Primary LanguagePython

Proxy Scraper and Checker

Stable

Discord

Script Description

This script is designed to download and verify HTTP/s and SOCKS5 proxies from public databases and files. It offers the following key features:

  • Configurable Threading: Adjust the number of threads based on your system's capability using a usage_level setting from 1 to 3.
  • Scraping Proxies: Automatically scrape HTTP/s and SOCKS5 proxies from various online sources.
  • Checking Proxies: Validate the functionality of the scraped proxies to ensure they are operational.
  • System Monitoring: Display the script's CPU and RAM usage in the console title for real-time performance monitoring.

Usage

  1. Installation:

    • Clone the repository or download the .zip file.
    • Navigate to the project directory.
  2. Running the Script:

    • Execute the script using:
      start.bat
      or
      python main.py
  3. Configuration:

    • The script uses a config.json file to manage settings.
    • Adjust the usage_level, and specify the list of URLs for HTTP/s and SOCKS5 proxies.
  4. Educational & Research Purposes Only:

    • This script is intended for educational and research purposes only. Use it responsibly and in accordance with applicable laws.

Requirements

  • Python 3.8+
  • All necessary packages are automatically installed when the script is run.

Example config.json

{
    "usage_level": 2,
    "http_links": [
        "https://api.proxyscrape.com/?request=getproxies&proxytype=https&timeout=10000&country=all&ssl=all&anonymity=all",
        "https://api.proxyscrape.com/v2/?request=getproxies&protocol=http&timeout=10000&country=all&ssl=all&anonymity=all"
    ],
    "socks5_links": [
        "https://raw.githubusercontent.com/B4RC0DE-TM/proxy-list/main/SOCKS5.txt",
        "https://raw.githubusercontent.com/saschazesiger/Free-Proxies/master/proxies/socks5.txt"
    ]
}

By following this documentation, you should be able to set up, run, and understand the Proxy Scraper and Checker script with ease.

Important Information!

For educational & research purposes only!

Detailed Documentation

Functions

generate_random_folder_name(length=32)

Generates a random folder name with the specified length.

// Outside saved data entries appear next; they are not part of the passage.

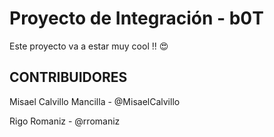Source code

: # Proyecto de Integración - b0T

Este proyecto va a estar muy cool !! 😍

## CONTRIBUIDORES

Misael Calvillo Mancilla - @MisaelCalvillo

Rigo Romaniz - @rromaniz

remove_old_folders(base_folder=".")

Removes old folders with 32 character names in the base folder.

get_time_rn()

Returns the current time formatted as HH:MM:SS.

get_usage_level_str(level)

Converts the usage level integer to a string representation.

update_title(http_selected, socks5_selected, usage_level)

Updates the console title with current CPU, RAM usage, and validation counts.

center_text(text, width)

Centers the text within the given width.

ui()

Clears the console and displays the main UI with ASCII art.

scrape_proxy_links(link, proxy_type)

Scrapes proxies from the given link, retries up to 3 times in case of failure.

check_proxy_link(link)

Checks if a proxy link is accessible.

clean_proxy_links()

Cleans the proxy links by removing non-accessible ones.

scrape_proxies(proxy_list, proxy_type, file_name)

Scrapes proxies from the provided list of links and saves them to a file.

check_proxy_http(proxy)

Checks the validity of an HTTP/s proxy by making a request to httpbin.org.

check_proxy_socks5(proxy)

Checks the validity of a SOCKS5 proxy by connecting to google.com.

check_http_proxies(proxies)

Checks a list of HTTP/s proxies for validity.

check_socks5_proxies(proxies)

Checks a list of SOCKS5 proxies for validity.

signal_handler(sig, frame)

Handles SIGINT signal (Ctrl+C) to exit gracefully.

set_process_priority()

Sets the process priority to high for better performance.

loading_animation()

Displays a loading animation while verifying proxy links.

clear_console()

Clears the console screen.

continuously_update_title()

Continuously updates the console title with current status.